GRINNELL, Iowa — Former Kansas Sen. Bob Dole said President-elect Barack Obama should make health care a top priority in his first year in office

The 1996 GOP presidential nominee also said his party has abandoned its fiscally conservative roots.

Dole made the comments during a question and answer session after giving the keynote address for Grinnell College’s celebration of World War II veterans on Thursday, where he also reflected on his life after politics.

"Obviously everybody wants (Obama) to succeed, with the numbers he’s going to have in Congress, he should," Dole said.


But Dole said the combination of an economic crisis and the litany of campaign promises presidential candidates make could limit Obama.

"In my view, he picks out one priority, which I hope would be healthcare, and make that the number one thing he wants to do," Dole said, arguing that the issue isn’t a simple choice between raising taxes and cutting costs. "I don’t think we can continue on the one track and just say we raise taxes. Reform means reform.

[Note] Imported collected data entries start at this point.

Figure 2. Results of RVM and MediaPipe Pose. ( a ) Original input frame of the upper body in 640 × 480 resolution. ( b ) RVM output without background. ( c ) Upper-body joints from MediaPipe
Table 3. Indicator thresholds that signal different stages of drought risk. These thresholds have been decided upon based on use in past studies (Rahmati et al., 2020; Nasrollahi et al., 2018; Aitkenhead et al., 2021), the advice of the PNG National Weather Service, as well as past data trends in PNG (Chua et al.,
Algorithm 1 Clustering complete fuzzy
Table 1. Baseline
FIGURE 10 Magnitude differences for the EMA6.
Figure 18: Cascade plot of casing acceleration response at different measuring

It means, look at the cost side, too."

Dole also reflected on the state of the Republican Party. He said the GOP of today is not the same party he represented in the House and Senate beginning in 1961.

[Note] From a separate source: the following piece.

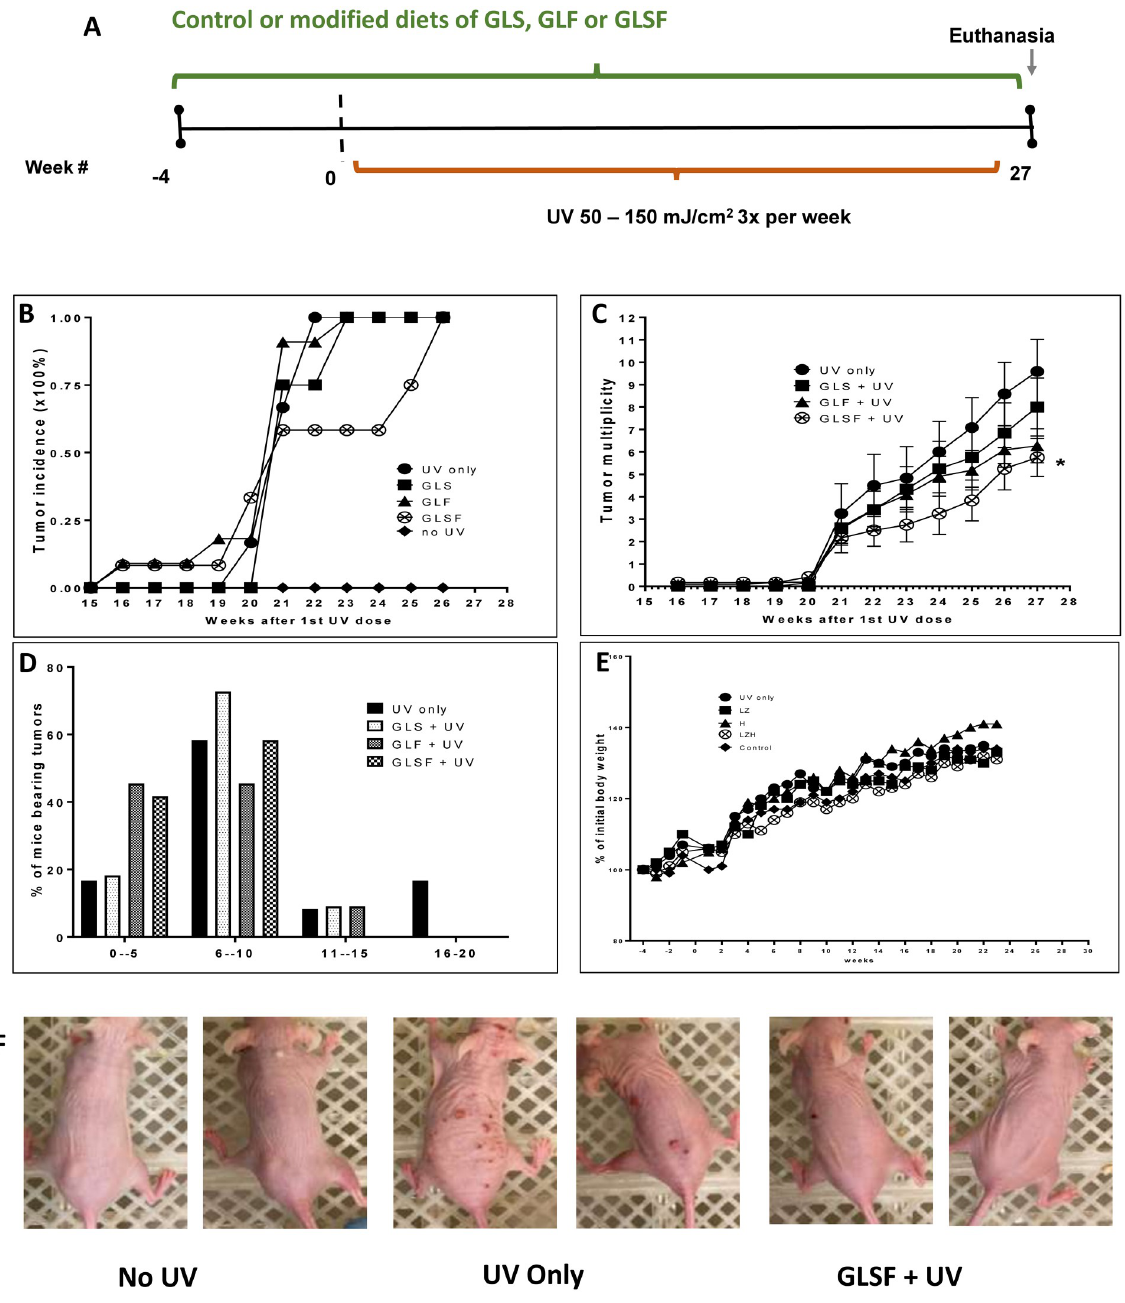
Fig 2. Effects of GLS, GLF and GLSF on development of skin tumor in SKH-1 hairless mice. (A) Experimental design. The mice were pre- treated with control diet or modified diets containing GLS, GLF or GLSF for 4 weeks before UV exposure was initiated. Then the mice were exposed to UV radiation of increasing doses three times per week for 27 weeks. (B) The percentage incidence of mice bearing tumors. (C) Tumor multiplicity (number of tumors per mouse). � : P < 0.05 as determined by t test. (D) Percentage of mice bearing tumors in each treatment group. (E) Average body weight in each treatment group (% of initial body weight). (F) Representative photograph of control mice without UV exposure, mice with UV only, and mice treated with GLSF and UV.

"When I got into politics, a mainstream conservative, not a right-wing, but a mainstream, middle-of-the-road conservative was someone who believed in lower taxes and lower spending," Dole said. "Now, if you don’t answer to five or six or seven other things, you’re not welcome in the party.

"We’ve got a big hole to dig ourselves out of."

Dole said his wife, North Carolina Sen. Elizabeth Dole’s loss in her re-election race this year was a reflection of how much her opponent spent and Democrats targeting North Carolina in the presidential race.

"She couldn’t respond to (negative ads) because she didn’t have the money," Dole said with a sigh. "North Carolina was a targeted state, heavy black population ... on Election Day, it was pretty much a straight-ticket."

Dole’s keynote address focused on his experience as an injured soldier and his life after politics. He peppered his remarks with quips and made fun of his life after leaving the Senate, including his failed 1996 presidential bid.


Dole was injured in combat in Italy in April 1945 and said his recovery at hospitals in the U.S. gave him perspective during his work on a commission investigating the fallout from the Walter Reed veterans’ health care scandal in 2007.

Dole said injured Iraq War veterans need the quality-of-life benefit he proposed as part of one of six reforms to the U.S. Department of Veterans Affairs healthcare program.

"Our problem is that the veteran’s groups so far oppose it because these younger veterans would get more than Korean veterans or Vietnam veterans or World War II veterans," Dole said. "We got a lot of push back from those major service organizations and Congress listens to them, you know, very carefully."